Practiced speech, often rapid

Patter is a prepared and practiced speech that is designed to produce a desired response from its audience. Examples of occupations with a patter include the auctioneer, salesperson, dance caller, magician, and comedian.

The term may have been a colloquial shortening of "Pater Noster", or the Lord's Prayer, and may have referred to the practice of mouthing or mumbling prayers quickly and mechanically.

From this, it became a slang word for the secret and equally incomprehensible mutterings of a cant language used by beggars, thieves, fences, etc., and then the fluent plausible talk that a cheap-jack employs to pass off his goods.

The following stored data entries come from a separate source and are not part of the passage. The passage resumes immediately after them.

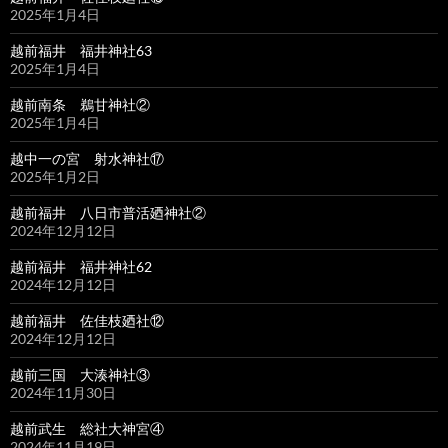
2025年1月4日
越前福井 福井神社63
2025年1月4日
越前南条 鵜甘神社②
2025年1月4日
越中一の宮 射水神社⑰
2025年1月2日
越前福井 八日市普活廼神社②
2024年12月12日
越前福井 福井神社62
2024年12月12日
越前福井 佐佳枝廼社⑫
2024年12月12日
越前三国 大湊神社③
2024年11月30日
越前武生 総社大神宮④
2024年11月19日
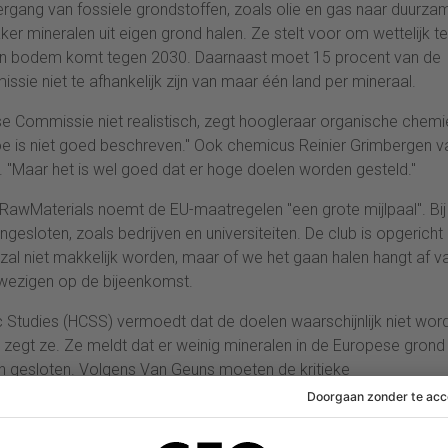
gang van fossiele grondstoffen, zoals olie en gas naar duurza
r mineralen uit eigen grond halen. Ze stelt voor om wettelijk te
igen bodem komt tegen 2030. Daarnaast moet 15 procent van de
sie niet te afhankelijk zijn van maar één land per mineraal.
se Commissie niet realistisch, zegt hoogleraar organische chemi
oe is niet goed beschreven." Ook chemicus Reinier Grimbergen v
. "Maar het is wel goed dat er hoge doelen worden gesteld."
awMaterials noemt de EU-maatregelen "een grote mijlpaal". Bij
gesloten, zoals bedrijven en universiteiten. De club is opgerich
t zal niet makkelijk worden, maar of we het gaan halen hangt af v
wezigen op de bijeenkomst.
 Studies (HCSS) vermoedt dat de doelen waarschijnlijk niet wor
", zegt ze. Ze meldt dat er weinig mineralen in de Europese grond
zijn gesloten. Volgens Van Geuns moeten de kritieke
ken en meer investeren in onderzoek en ontwikkeling op het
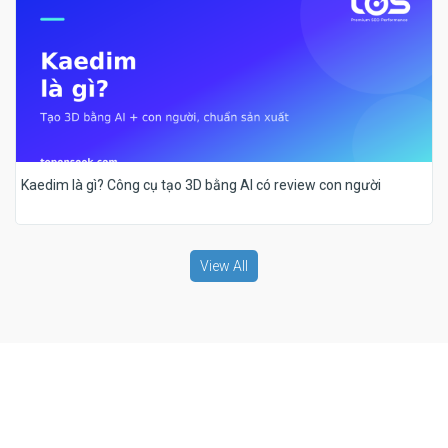
Kaedim là gì? Công cụ tạo 3D bằng AI có review con người
View All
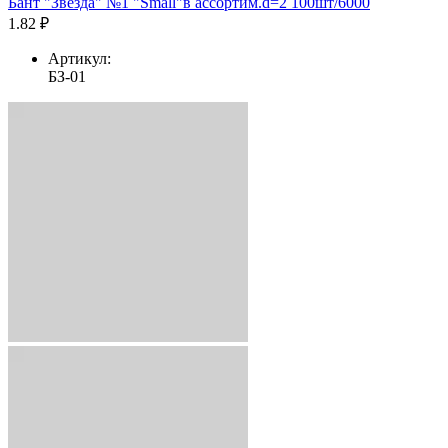
Бант "Звезда" №1 "Small"в ассортим.d=2 100шт/6000
1.82 ₽
Артикул:
БЗ-01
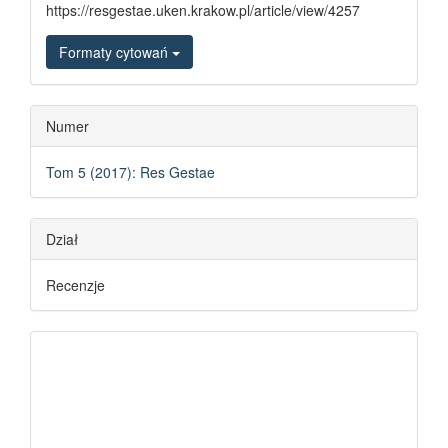
https://resgestae.uken.krakow.pl/article/view/4257
Formaty cytowań
Numer
Tom 5 (2017): Res Gestae
Dział
Recenzje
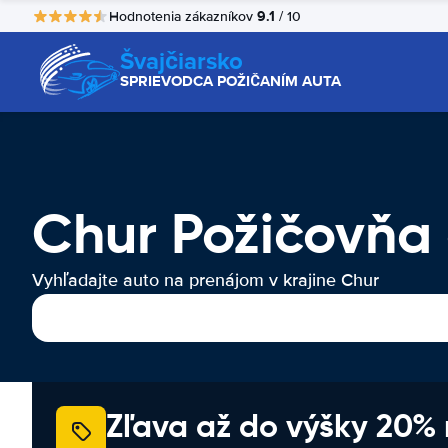
9.1
Hodnotenia zákazníkov
/ 10
Švajčiarsko
SPRIEVODCA POŽIČANÍM AUTA
Chur Požičovňa
Vyhľadajte auto na prenájom v krajine Chur
Zľava až do výšky 20%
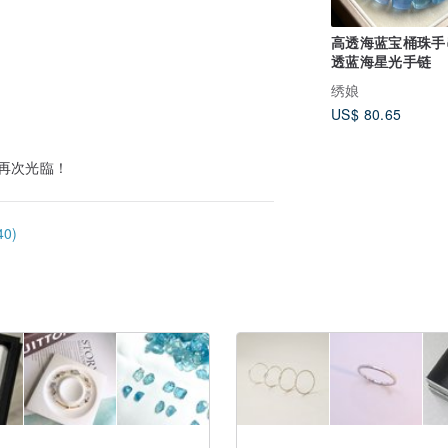
高透海蓝宝桶珠手
透蓝海星光手链
绣娘
US$ 80.65
再次光臨！
0)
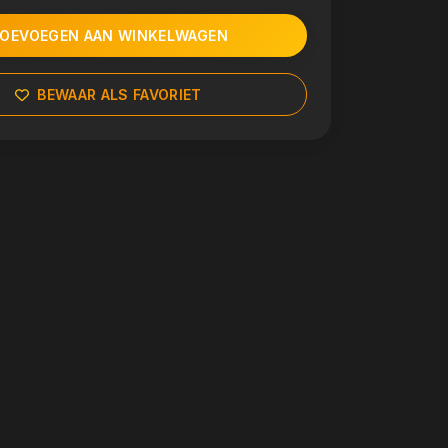
OEVOEGEN AAN WINKELWAGEN
BEWAAR ALS FAVORIET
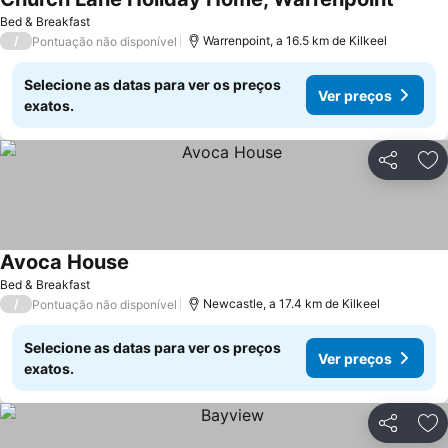
Bed & Breakfast
/
Warrenpoint, a 16.5 km de Kilkeel
Pontuação não disponível
Selecione as datas para ver os preços
Ver preços
exatos.
Partilhar
Ad
Avoca House
Bed & Breakfast
/
Newcastle, a 17.4 km de Kilkeel
Pontuação não disponível
Selecione as datas para ver os preços
Ver preços
exatos.
Partilhar
Ad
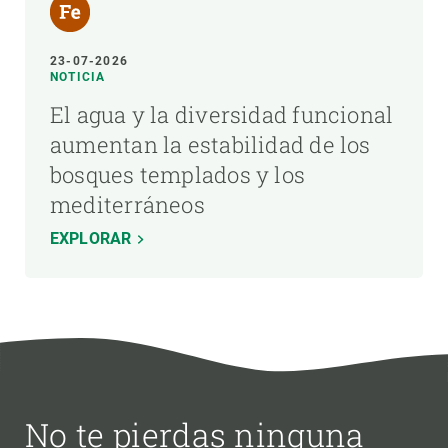
23-07-2026
NOTICIA
El agua y la diversidad funcional
aumentan la estabilidad de los
bosques templados y los
mediterráneos
EXPLORAR
No te pierdas ninguna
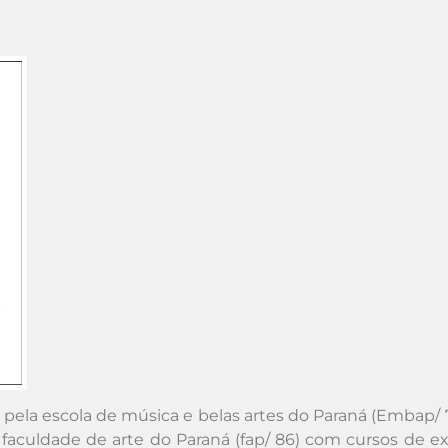
pela escola de música e belas artes do Paraná (Embap/ 7
faculdade de arte do Paraná (fap/ 86) com cursos de e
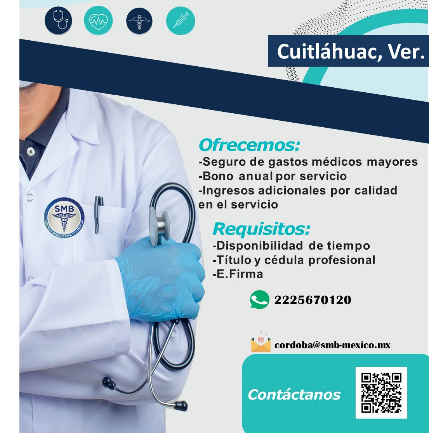
la visibilidad y anegamientos urbanos, viento arrachado,
descargas eléctricas y probables granizadas en áreas de
tormenta, entre otros efectos negativos.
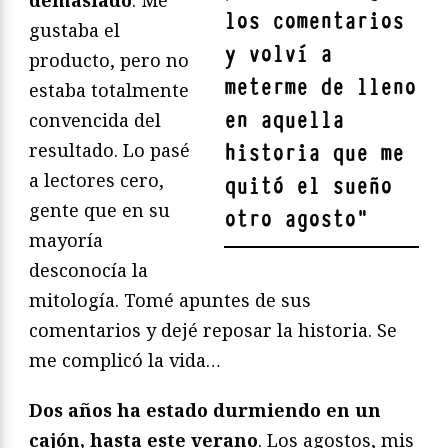
los comentarios
gustaba el
y volví a
producto, pero no
meterme de lleno
estaba totalmente
en aquella
convencida del
resultado. Lo pasé
historia que me
a lectores cero,
quitó el sueño
gente que en su
otro agosto
"
mayoría
desconocía la
mitología. Tomé apuntes de sus
comentarios y dejé reposar la historia. Se
me complicó la vida…
Dos años ha estado durmiendo en un
cajón, hasta este verano
. Los agostos, mis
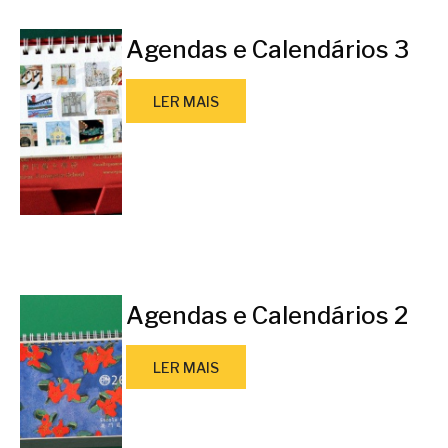
Agendas e Calendários 3
LER MAIS
Agendas e Calendários 2
LER MAIS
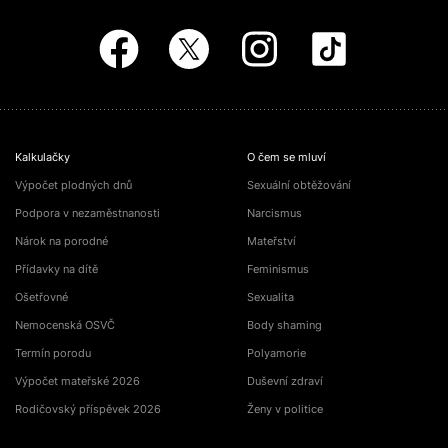
Kalkulačky
O čem se mluví
Výpočet plodných dnů
Sexuální obtěžování
Podpora v nezaměstnanosti
Narcismus
Nárok na porodné
Mateřství
Přídavky na dítě
Feminismus
Ošetřovné
Sexualita
Nemocenská OSVČ
Body shaming
Termín porodu
Polyamorie
Výpočet mateřské 2026
Duševní zdraví
Rodičovský příspěvek 2026
Ženy v politice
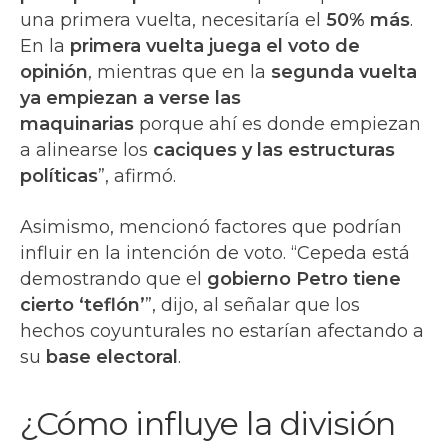
una primera vuelta, necesitaría el
50% más
.
En la
primera vuelta juega el voto de
opinión
, mientras que en la
segunda vuelta
ya empiezan a verse las
maquinarias
porque ahí es donde empiezan
a alinearse los
caciques y las estructuras
políticas
”, afirmó.
Asimismo, mencionó factores que podrían
influir en la intención de voto. “Cepeda está
demostrando que el
gobierno Petro tiene
cierto ‘teflón’
”, dijo, al señalar que los
hechos coyunturales no estarían afectando a
su
base electoral
.
¿Cómo influye la división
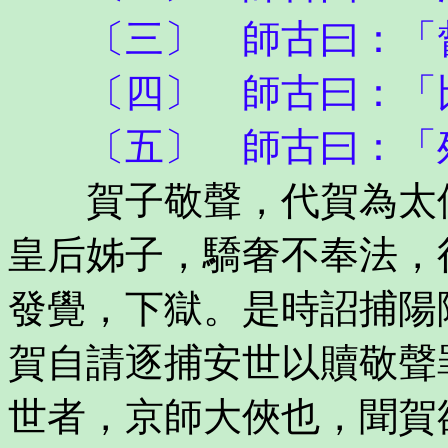
〔三〕 師古曰：「督
〔四〕 師古曰：「
〔五〕 師古曰：「
賀子敬聲，代賀為太僕
皇后姊子，驕奢不奉法，
發覺，下獄。是時詔捕陽
賀自請逐捕安世以贖敬聲
世者，京師大俠也，聞賀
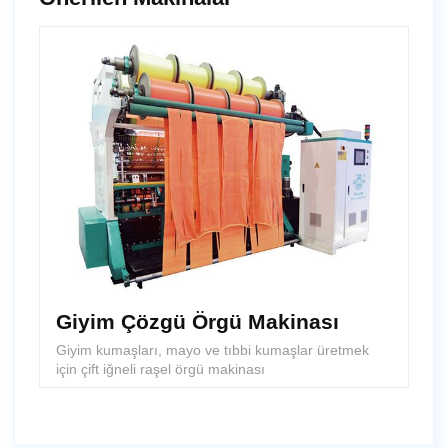
Giyim Çözgü Örgü Makinası
Giyim kumaşları, mayo ve tıbbi kumaşlar üretmek
için çift iğneli raşel örgü makinası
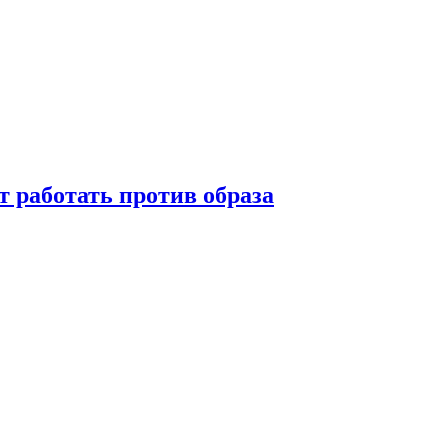
т работать против образа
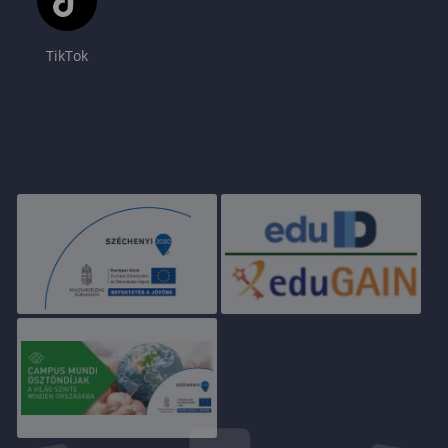
TikTok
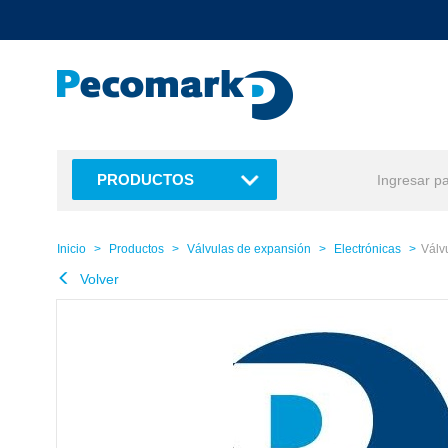
text.skipToContent
text.skipToNavigation
PRODUCTOS
Inicio
Productos
Válvulas de expansión
Electrónicas
Válv
Volver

Many illusionists, e.g., card magicians, use patter both to enhance the show and to distract the attention of the spectators.

In some circumstances, the talk becomes a different sense of "patter": to make a series of rapid strokes or pats, as of raindrops. Here, it is a form of onomatopoeia.

In hypnotherapy, the hypnotist uses a 'patter' or script to deliver positive suggestions for change to the client.

In London Labour and the London Poor (1851), Henry Mayhew divides the street-sellers of his time into two groups: the patterers, and everyone else.

== Entertainment and music ==
In certain forms of entertainment, peep shows and Russian rayok, patter is an important component of a show. The radio DJ patter, known as MCing, is among the roots of rapping. The form can be traced back as early as the 1890s among the other popular music styles like 'story ballads' and 'parlor waltzes.' Patter also has operatic origins as well, the form of the patter song being featured in the operettas of Gilbert and Sullivan. So important is patter to the Gilbert and Sullivan operetta form that it forms one of the seven identified tenants of their style. Patter then became a signature in the style known as Savoy opera. The musical identification of patter is intrinsically linked to the flow of words in time.

It is thus also used of any rapid manner of talking, and of a patter-song, in which a very large number of words have to be sung at high speed to fit the music. A western square dance caller may interpolate patter—in the form of metrical lines, often of nonsense—to fill in between commands to the dancers.